Cellulitis is a bacterial infection affecting the skin and tissue; it often develops on the face, neck, and lower leg. Its symptoms, which include red, swollen skin that’s warm to the touch, are common to other conditions and are especially similar to pseudocellulitis. This frequently leads to misdiagnoses of cellulitis. Those in Kentucky who have suffered from this condition should know about a new study that’s aiming for more accurate diagnoses.

The study, published in JAMA Dermatology, was conducted by researchers at Brigham and Women’s Hospital. After performing a dermatology consultation with 165 patients who were about to be admitted to the emergency department observation unit for presumptive cellulitis, they found that one third had pseudocellulitis. In 82 percent of these patients, dermatologists recommended that their current antibiotics be discontinued; none of the patients grew worse for it.

Researchers believe that an early dermatology consultation can help reduce the number of misdiagnoses. It could also prevent between 97,000 and 256,000 days’ worth of unnecessary hospitalization and anywhere from 34,000 to 91,000 cases of unnecessary antibiotic use.

The only issue, then, is the scalability of the researchers’ plan to provide early consultations. Brigham and Women’s Hospital has taken steps to set up cellulitis patients earlier on with dermatologists. Nursing homes, rehabilitation centers, and other facilities may have trouble providing 24/7 access to dermatologists, though.

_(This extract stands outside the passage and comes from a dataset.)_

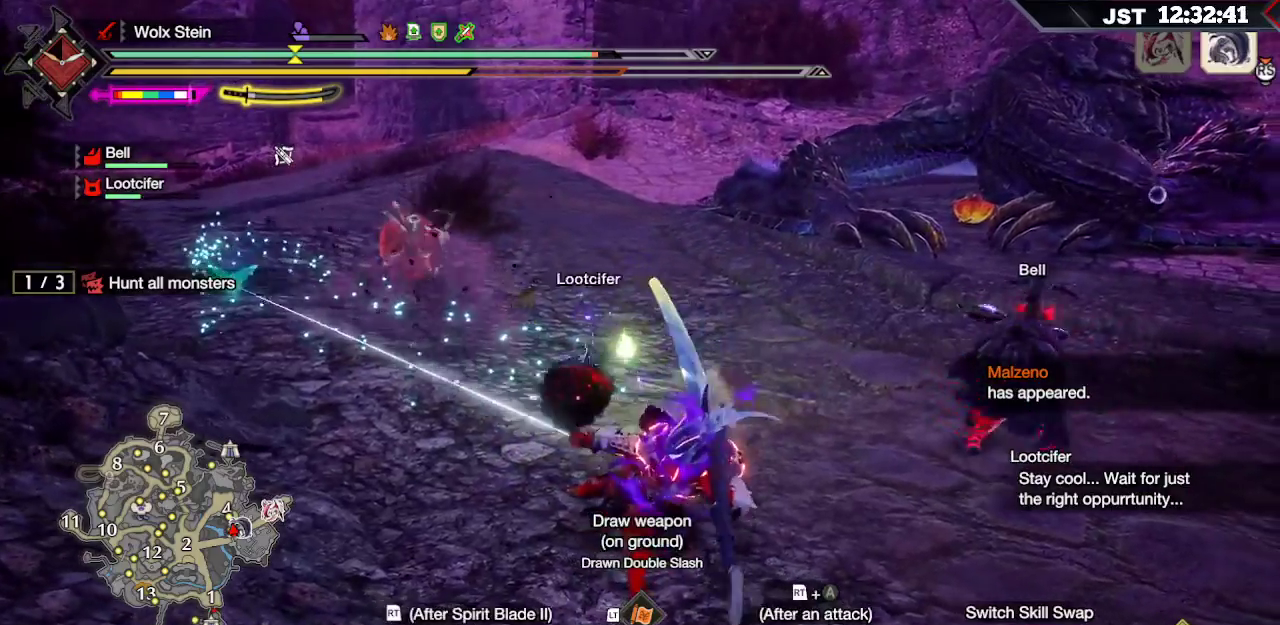
{"dt_ms": 500, "buttons": [], "left_stick": "up-right", "right_stick": "center", "events": []}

If a dermatologist fails to diagnose the cellulitis because he or she failed to live up to an objective standard of care, the victim may file a medical malpractice claim. A lawyer may evaluate the claim and establish the fact that there was a doctor-patient relationship and that the patient did all that the doctor instructed. The lawyer may then request an inquiry with the local medical board before proceeding to negotiations. As a last resort, the lawyer might decide to litigate.